WHAT IS BEING ASKED:
Search each line below for "Ahmet", then return the lines where it appears.

....

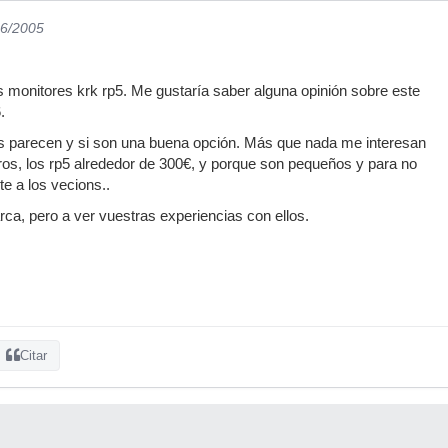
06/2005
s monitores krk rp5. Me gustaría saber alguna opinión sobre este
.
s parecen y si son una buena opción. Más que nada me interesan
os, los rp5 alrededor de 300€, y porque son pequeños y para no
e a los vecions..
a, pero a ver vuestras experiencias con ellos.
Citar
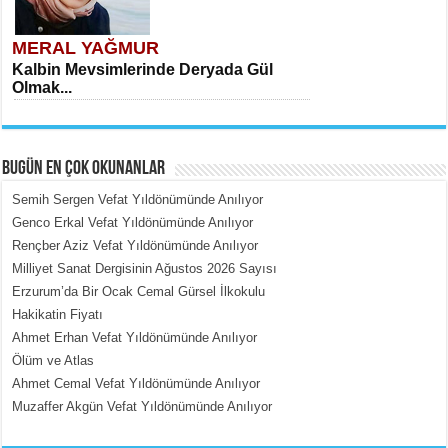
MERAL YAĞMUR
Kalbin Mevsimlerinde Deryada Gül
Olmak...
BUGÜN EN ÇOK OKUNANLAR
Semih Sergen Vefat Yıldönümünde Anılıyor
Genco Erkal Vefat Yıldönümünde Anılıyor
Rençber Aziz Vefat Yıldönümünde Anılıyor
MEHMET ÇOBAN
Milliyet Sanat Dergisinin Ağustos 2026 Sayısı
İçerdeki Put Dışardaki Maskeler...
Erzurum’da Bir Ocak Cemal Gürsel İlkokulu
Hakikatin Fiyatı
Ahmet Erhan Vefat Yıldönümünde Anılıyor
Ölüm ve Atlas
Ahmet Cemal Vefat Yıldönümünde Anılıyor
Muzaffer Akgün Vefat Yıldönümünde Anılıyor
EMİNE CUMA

....

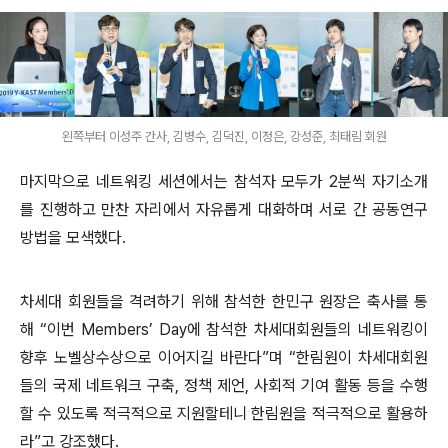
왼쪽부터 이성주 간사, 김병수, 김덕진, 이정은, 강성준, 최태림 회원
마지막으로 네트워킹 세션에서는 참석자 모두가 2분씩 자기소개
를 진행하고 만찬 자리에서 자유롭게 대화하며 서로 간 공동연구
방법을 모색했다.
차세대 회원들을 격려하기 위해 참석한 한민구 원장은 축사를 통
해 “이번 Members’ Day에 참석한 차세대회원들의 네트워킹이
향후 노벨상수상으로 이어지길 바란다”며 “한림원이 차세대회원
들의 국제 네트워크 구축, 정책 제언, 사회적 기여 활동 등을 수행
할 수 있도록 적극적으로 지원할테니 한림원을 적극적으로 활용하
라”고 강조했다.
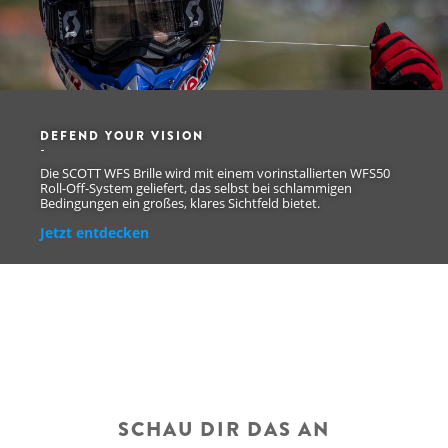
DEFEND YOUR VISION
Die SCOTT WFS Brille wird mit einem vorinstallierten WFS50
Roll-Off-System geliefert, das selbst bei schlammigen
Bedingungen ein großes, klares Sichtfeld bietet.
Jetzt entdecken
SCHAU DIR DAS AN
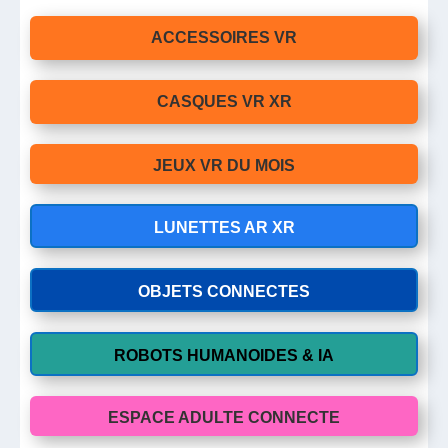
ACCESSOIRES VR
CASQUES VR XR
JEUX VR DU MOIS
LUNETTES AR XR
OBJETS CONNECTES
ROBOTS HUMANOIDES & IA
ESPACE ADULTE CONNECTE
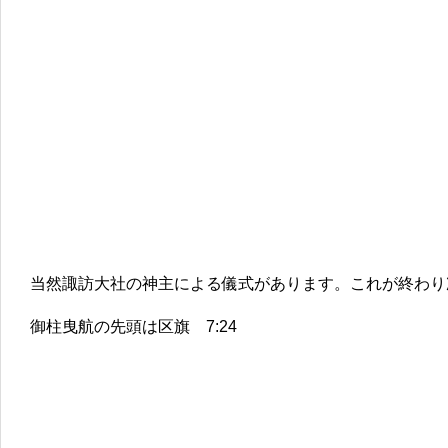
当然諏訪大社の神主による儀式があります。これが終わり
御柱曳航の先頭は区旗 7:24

....

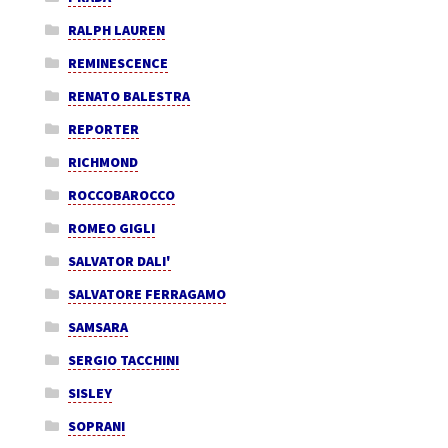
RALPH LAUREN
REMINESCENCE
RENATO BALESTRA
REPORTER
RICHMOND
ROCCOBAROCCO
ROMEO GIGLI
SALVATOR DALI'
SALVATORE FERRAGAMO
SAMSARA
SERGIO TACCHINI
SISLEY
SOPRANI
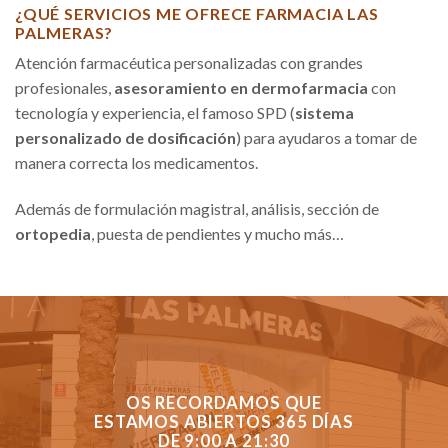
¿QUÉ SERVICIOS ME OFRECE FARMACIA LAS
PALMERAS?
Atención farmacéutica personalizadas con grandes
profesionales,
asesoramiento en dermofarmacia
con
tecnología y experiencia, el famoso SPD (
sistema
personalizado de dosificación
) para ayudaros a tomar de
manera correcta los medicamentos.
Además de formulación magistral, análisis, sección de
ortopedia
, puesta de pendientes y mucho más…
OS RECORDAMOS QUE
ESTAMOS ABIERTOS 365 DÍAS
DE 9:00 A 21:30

....

OUTPUT:
Ahmet Erhan Vefat Yıldönümünde Anılıyor
Ahmet Cemal Vefat Yıldönümünde Anılıyor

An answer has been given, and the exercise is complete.